In the period between World War 2 and the 1975 Indonesian invasion, a number of East Timorese managed to gain an education in the colony's few schools. Some were mestizos, of Timorese and Portuguese parentage, others were Timorese from traditional ruling families, but the majority were native Timorese who gained their education through the Catholic minor seminary. The emergence of this small educated elite in the 1960s and 1970s ensured that, when the Portuguese left East Timor in 1975, these people with schooling, and nationalist aspirations, became the territory's leaders.
Politically, socially and ethnologically Timorese differ amongst themselves in groups. There is the division in independent sucos (kingdoms), the distinction between the Atoni tribes of the Servian kingdom, in West Timor, and the Belos of the Portuguese territory, groups such as the Firacos, ethnic designation adopted by the Timorese in between Baucau and Luca, or the Caladi which are the inhabitants of the central crest , Malays and non-Malays, so many "sucos" and more than twenty languages and dialects, the contribution of the exogamy, of parties irreconcilable. In conclusion, that is the expression of a relative absence of bio-ethnic unity of the populations.
The history of a People and their Culture voted to banishment from their motherland, the eastern half of an island, former Portuguese colony is the much unknown. Timor lies in South East Asia enclosed in world's largest archipelago. That is Indonesia, which gave it's name to the Republic constituted after the dutch withdrawl. Since the beginning, Indonesian governments have experienced resistance coming from independist movements of various islands which claim ethnical and cultural diveristy from the predominant Javanese type. Nonetheless they were continuously silenced thus unable to internationalize the situation to a stage that would force foreign intervention. When it became inevitable, in that single exception of the western half of New Guinea, the autodetermination of the papuans in favour of an integration in Indonesia was observed as an Indonesian orchestrated act, and remembered until today as the darkest episode in the history of UN.
Indonesia couldn't either afford the regional instability that the prospect of a small nation rising in between the empire would arouse .This solitary piece of territory and it's inhabitants had to be sacrificed for a hugger cause.

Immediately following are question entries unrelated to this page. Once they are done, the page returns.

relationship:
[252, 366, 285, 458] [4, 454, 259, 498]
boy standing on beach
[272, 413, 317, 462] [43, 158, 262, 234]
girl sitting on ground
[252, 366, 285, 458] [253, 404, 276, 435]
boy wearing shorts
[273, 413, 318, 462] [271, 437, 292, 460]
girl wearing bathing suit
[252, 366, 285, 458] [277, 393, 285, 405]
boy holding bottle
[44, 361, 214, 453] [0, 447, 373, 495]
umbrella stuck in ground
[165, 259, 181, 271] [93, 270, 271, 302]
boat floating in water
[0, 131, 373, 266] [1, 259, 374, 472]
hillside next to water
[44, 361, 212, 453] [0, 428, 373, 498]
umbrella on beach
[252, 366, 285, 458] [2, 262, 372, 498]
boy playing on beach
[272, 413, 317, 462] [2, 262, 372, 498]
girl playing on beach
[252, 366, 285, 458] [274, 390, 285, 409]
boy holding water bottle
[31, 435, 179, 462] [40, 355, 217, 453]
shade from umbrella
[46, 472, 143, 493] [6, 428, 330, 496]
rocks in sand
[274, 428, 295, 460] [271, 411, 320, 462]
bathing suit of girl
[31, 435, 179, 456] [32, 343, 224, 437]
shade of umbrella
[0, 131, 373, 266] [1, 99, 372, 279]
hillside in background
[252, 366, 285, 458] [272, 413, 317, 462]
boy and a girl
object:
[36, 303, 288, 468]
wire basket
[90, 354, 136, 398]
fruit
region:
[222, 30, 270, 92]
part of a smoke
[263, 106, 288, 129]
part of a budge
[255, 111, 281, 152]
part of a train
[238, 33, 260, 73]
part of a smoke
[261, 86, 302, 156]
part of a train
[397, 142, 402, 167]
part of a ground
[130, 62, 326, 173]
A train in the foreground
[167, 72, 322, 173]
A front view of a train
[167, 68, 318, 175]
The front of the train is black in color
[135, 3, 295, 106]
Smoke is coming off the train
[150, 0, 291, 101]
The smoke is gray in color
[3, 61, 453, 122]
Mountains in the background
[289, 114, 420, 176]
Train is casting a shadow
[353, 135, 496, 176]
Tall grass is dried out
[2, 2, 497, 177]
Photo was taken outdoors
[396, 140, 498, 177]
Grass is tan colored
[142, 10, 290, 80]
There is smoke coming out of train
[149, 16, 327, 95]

Portugal which's vast colonial possessions had once made the country great, with times had become responsible for it's retardment. The drawling of the situation was put to an end with a successful coup d'etat, in April '74, which engaged a national revolution ceasing dictatorship and commited to decolonization. Meanwhile, if East Timor, due to distance and expense, was already the most forgotten colony, less attention it was given towards the definition of it's future as the longed changes in the metropolis didn't avoid internal deviations and contradictions. It brought instability to the government of the country and the urgence to lay the basis of democracy.